*Activity:*
A complete, exact copy of the records is needed here.

Source records:

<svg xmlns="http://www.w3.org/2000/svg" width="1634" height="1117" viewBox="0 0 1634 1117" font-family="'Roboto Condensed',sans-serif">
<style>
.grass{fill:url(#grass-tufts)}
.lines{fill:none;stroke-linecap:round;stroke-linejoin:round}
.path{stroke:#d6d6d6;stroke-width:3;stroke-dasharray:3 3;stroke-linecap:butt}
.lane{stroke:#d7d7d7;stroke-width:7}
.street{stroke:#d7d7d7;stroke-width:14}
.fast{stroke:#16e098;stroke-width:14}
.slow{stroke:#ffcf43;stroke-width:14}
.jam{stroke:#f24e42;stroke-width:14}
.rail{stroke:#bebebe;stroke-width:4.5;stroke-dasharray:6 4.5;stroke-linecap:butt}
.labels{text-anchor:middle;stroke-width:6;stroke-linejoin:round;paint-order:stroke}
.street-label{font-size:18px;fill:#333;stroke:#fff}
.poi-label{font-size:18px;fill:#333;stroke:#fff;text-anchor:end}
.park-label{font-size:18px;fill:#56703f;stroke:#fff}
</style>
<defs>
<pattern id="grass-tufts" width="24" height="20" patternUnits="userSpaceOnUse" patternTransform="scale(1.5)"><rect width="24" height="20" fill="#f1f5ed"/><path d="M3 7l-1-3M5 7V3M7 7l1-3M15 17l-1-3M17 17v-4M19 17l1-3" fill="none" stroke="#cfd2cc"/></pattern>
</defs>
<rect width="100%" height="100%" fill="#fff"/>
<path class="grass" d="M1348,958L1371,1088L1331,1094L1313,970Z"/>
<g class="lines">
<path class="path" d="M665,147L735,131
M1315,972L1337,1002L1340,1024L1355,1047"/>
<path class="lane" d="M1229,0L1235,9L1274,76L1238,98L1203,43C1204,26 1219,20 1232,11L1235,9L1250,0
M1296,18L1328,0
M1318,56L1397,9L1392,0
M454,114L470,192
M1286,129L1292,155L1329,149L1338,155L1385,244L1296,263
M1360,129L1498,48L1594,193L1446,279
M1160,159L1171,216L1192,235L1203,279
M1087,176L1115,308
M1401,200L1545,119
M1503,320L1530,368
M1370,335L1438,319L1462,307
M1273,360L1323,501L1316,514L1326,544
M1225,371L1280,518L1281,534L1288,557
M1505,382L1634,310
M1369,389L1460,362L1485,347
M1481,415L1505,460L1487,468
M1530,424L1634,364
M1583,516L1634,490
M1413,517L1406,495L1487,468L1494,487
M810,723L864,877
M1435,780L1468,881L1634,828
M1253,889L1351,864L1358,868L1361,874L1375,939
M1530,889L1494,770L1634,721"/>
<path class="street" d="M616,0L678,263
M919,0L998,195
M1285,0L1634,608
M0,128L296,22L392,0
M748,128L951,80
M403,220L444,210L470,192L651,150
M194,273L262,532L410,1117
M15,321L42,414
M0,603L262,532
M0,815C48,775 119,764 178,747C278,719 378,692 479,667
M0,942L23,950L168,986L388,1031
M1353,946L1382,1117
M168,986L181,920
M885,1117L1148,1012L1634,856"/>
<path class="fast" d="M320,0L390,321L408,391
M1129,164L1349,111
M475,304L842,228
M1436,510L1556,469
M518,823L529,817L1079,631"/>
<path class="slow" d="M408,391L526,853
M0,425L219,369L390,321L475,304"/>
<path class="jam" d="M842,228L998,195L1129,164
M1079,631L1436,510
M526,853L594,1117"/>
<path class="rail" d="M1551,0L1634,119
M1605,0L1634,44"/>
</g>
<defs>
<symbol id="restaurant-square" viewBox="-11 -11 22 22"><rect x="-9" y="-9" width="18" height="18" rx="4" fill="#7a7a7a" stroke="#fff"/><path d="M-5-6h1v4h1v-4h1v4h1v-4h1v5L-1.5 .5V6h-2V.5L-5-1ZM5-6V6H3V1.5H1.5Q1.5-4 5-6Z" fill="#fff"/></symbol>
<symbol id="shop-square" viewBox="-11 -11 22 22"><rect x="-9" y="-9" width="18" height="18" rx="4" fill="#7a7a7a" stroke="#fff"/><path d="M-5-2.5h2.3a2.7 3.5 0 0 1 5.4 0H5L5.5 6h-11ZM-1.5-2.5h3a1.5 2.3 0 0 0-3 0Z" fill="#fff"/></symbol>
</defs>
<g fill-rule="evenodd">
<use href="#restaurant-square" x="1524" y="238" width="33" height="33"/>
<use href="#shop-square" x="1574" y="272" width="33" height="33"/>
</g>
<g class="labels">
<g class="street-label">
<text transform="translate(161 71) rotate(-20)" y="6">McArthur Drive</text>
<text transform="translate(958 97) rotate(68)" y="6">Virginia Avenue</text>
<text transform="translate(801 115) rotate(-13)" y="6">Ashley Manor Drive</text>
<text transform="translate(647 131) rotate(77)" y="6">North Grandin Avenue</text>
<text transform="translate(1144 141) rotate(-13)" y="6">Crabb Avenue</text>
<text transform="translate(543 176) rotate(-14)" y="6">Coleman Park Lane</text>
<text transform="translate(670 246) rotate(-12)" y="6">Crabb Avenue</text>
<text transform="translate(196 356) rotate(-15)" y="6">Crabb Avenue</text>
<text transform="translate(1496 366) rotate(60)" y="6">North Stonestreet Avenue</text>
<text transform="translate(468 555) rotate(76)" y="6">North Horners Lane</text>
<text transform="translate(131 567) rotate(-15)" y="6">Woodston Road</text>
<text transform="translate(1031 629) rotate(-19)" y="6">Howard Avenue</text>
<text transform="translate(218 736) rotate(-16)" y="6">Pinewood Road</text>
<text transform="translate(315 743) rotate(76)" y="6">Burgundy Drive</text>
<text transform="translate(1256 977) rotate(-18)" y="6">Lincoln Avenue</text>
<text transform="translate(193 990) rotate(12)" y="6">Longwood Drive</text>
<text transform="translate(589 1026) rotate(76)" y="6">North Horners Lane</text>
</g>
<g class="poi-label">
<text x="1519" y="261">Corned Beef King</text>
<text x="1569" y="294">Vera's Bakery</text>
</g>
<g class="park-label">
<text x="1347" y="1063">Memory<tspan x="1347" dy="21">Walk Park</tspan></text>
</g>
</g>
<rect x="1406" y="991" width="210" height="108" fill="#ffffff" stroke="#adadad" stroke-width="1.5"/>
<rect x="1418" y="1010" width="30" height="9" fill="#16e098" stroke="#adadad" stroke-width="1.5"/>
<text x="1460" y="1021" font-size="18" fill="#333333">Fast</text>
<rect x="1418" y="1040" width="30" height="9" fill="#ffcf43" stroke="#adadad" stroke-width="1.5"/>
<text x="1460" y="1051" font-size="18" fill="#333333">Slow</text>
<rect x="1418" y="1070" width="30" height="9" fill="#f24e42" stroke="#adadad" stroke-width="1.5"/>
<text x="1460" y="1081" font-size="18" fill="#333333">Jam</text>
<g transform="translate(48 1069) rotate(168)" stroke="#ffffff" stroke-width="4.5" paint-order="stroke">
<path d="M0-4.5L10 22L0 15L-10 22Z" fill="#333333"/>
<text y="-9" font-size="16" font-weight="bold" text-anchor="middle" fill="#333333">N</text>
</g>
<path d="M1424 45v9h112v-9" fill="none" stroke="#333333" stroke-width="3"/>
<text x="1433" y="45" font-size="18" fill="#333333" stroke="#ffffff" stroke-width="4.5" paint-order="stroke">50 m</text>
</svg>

*Finished exercise:*
<svg xmlns="http://www.w3.org/2000/svg" width="1634" height="1117" viewBox="0 0 1634 1117" font-family="'Roboto Condensed',sans-serif">
<style>
.grass{fill:url(#grass-tufts)}
.lines{fill:none;stroke-linecap:round;stroke-linejoin:round}
.path{stroke:#d6d6d6;stroke-width:3;stroke-dasharray:3 3;stroke-linecap:butt}
.lane{stroke:#d7d7d7;stroke-width:7}
.street{stroke:#d7d7d7;stroke-width:14}
.fast{stroke:#16e098;stroke-width:14}
.slow{stroke:#ffcf43;stroke-width:14}
.jam{stroke:#f24e42;stroke-width:14}
.rail{stroke:#bebebe;stroke-width:4.5;stroke-dasharray:6 4.5;stroke-linecap:butt}
.labels{text-anchor:middle;stroke-width:6;stroke-linejoin:round;paint-order:stroke}
.street-label{font-size:18px;fill:#333;stroke:#fff}
.poi-label{font-size:18px;fill:#333;stroke:#fff;text-anchor:end}
.park-label{font-size:18px;fill:#56703f;stroke:#fff}
</style>
<defs>
<pattern id="grass-tufts" width="24" height="20" patternUnits="userSpaceOnUse" patternTransform="scale(1.5)"><rect width="24" height="20" fill="#f1f5ed"/><path d="M3 7l-1-3M5 7V3M7 7l1-3M15 17l-1-3M17 17v-4M19 17l1-3" fill="none" stroke="#cfd2cc"/></pattern>
</defs>
<rect width="100%" height="100%" fill="#fff"/>
<path class="grass" d="M1348,958L1371,1088L1331,1094L1313,970Z"/>
<g class="lines">
<path class="path" d="M665,147L735,131
M1315,972L1337,1002L1340,1024L1355,1047"/>
<path class="lane" d="M1229,0L1235,9L1274,76L1238,98L1203,43C1204,26 1219,20 1232,11L1235,9L1250,0
M1296,18L1328,0
M1318,56L1397,9L1392,0
M454,114L470,192
M1286,129L1292,155L1329,149L1338,155L1385,244L1296,263
M1360,129L1498,48L1594,193L1446,279
M1160,159L1171,216L1192,235L1203,279
M1087,176L1115,308
M1401,200L1545,119
M1503,320L1530,368
M1370,335L1438,319L1462,307
M1273,360L1323,501L1316,514L1326,544
M1225,371L1280,518L1281,534L1288,557
M1505,382L1634,310
M1369,389L1460,362L1485,347
M1481,415L1505,460L1487,468
M1530,424L1634,364
M1583,516L1634,490
M1413,517L1406,495L1487,468L1494,487
M810,723L864,877
M1435,780L1468,881L1634,828
M1253,889L1351,864L1358,868L1361,874L1375,939
M1530,889L1494,770L1634,721"/>
<path class="street" d="M616,0L678,263
M919,0L998,195
M1285,0L1634,608
M0,128L296,22L392,0
M748,128L951,80
M403,220L444,210L470,192L651,150
M194,273L262,532L410,1117
M15,321L42,414
M0,603L262,532
M0,815C48,775 119,764 178,747C278,719 378,692 479,667
M0,942L23,950L168,986L388,1031
M1353,946L1382,1117
M168,986L181,920
M885,1117L1148,1012L1634,856"/>
<path class="fast" d="M320,0L390,321L408,391
M1129,164L1349,111
M475,304L842,228
M1436,510L1556,469
M518,823L529,817L1079,631"/>
<path class="slow" d="M408,391L526,853
M0,425L219,369L390,321L475,304"/>
<path class="jam" d="M842,228L998,195L1129,164
M1079,631L1436,510
M526,853L594,1117"/>
<path class="rail" d="M1551,0L1634,119
M1605,0L1634,44"/>
</g>
<defs>
<symbol id="restaurant-square" viewBox="-11 -11 22 22"><rect x="-9" y="-9" width="18" height="18" rx="4" fill="#7a7a7a" stroke="#fff"/><path d="M-5-6h1v4h1v-4h1v4h1v-4h1v5L-1.5 .5V6h-2V.5L-5-1ZM5-6V6H3V1.5H1.5Q1.5-4 5-6Z" fill="#fff"/></symbol>
<symbol id="shop-square" viewBox="-11 -11 22 22"><rect x="-9" y="-9" width="18" height="18" rx="4" fill="#7a7a7a" stroke="#fff"/><path d="M-5-2.5h2.3a2.7 3.5 0 0 1 5.4 0H5L5.5 6h-11ZM-1.5-2.5h3a1.5 2.3 0 0 0-3 0Z" fill="#fff"/></symbol>
</defs>
<g fill-rule="evenodd">
<use href="#restaurant-square" x="1524" y="238" width="33" height="33"/>
<use href="#shop-square" x="1574" y="272" width="33" height="33"/>
</g>
<g class="labels">
<g class="street-label">
<text transform="translate(161 71) rotate(-20)" y="6">McArthur Drive</text>
<text transform="translate(958 97) rotate(68)" y="6">Virginia Avenue</text>
<text transform="translate(801 115) rotate(-13)" y="6">Ashley Manor Drive</text>
<text transform="translate(647 131) rotate(77)" y="6">North Grandin Avenue</text>
<text transform="translate(1144 141) rotate(-13)" y="6">Crabb Avenue</text>
<text transform="translate(543 176) rotate(-14)" y="6">Coleman Park Lane</text>
<text transform="translate(670 246) rotate(-12)" y="6">Crabb Avenue</text>
<text transform="translate(196 356) rotate(-15)" y="6">Crabb Avenue</text>
<text transform="translate(1496 366) rotate(60)" y="6">North Stonestreet Avenue</text>
<text transform="translate(468 555) rotate(76)" y="6">North Horners Lane</text>
<text transform="translate(131 567) rotate(-15)" y="6">Woodston Road</text>
<text transform="translate(1031 629) rotate(-19)" y="6">Howard Avenue</text>
<text transform="translate(218 736) rotate(-16)" y="6">Pinewood Road</text>
<text transform="translate(315 743) rotate(76)" y="6">Burgundy Drive</text>
<text transform="translate(1256 977) rotate(-18)" y="6">Lincoln Avenue</text>
<text transform="translate(193 990) rotate(12)" y="6">Longwood Drive</text>
<text transform="translate(589 1026) rotate(76)" y="6">North Horners Lane</text>
</g>
<g class="poi-label">
<text x="1519" y="261">Corned Beef King</text>
<text x="1569" y="294">Vera's Bakery</text>
</g>
<g class="park-label">
<text x="1347" y="1063">Memory<tspan x="1347" dy="21">Walk Park</tspan></text>
</g>
</g>
<rect x="1406" y="991" width="210" height="108" fill="#ffffff" stroke="#adadad" stroke-width="1.5"/>
<rect x="1418" y="1010" width="30" height="9" fill="#16e098" stroke="#adadad" stroke-width="1.5"/>
<text x="1460" y="1021" font-size="18" fill="#333333">Fast</text>
<rect x="1418" y="1040" width="30" height="9" fill="#ffcf43" stroke="#adadad" stroke-width="1.5"/>
<text x="1460" y="1051" font-size="18" fill="#333333">Slow</text>
<rect x="1418" y="1070" width="30" height="9" fill="#f24e42" stroke="#adadad" stroke-width="1.5"/>
<text x="1460" y="1081" font-size="18" fill="#333333">Jam</text>
<g transform="translate(48 1069) rotate(168)" stroke="#ffffff" stroke-width="4.5" paint-order="stroke">
<path d="M0-4.5L10 22L0 15L-10 22Z" fill="#333333"/>
<text y="-9" font-size="16" font-weight="bold" text-anchor="middle" fill="#333333">N</text>
</g>
<path d="M1424 45v9h112v-9" fill="none" stroke="#333333" stroke-width="3"/>
<text x="1433" y="45" font-size="18" fill="#333333" stroke="#ffffff" stroke-width="4.5" paint-order="stroke">50 m</text>
</svg>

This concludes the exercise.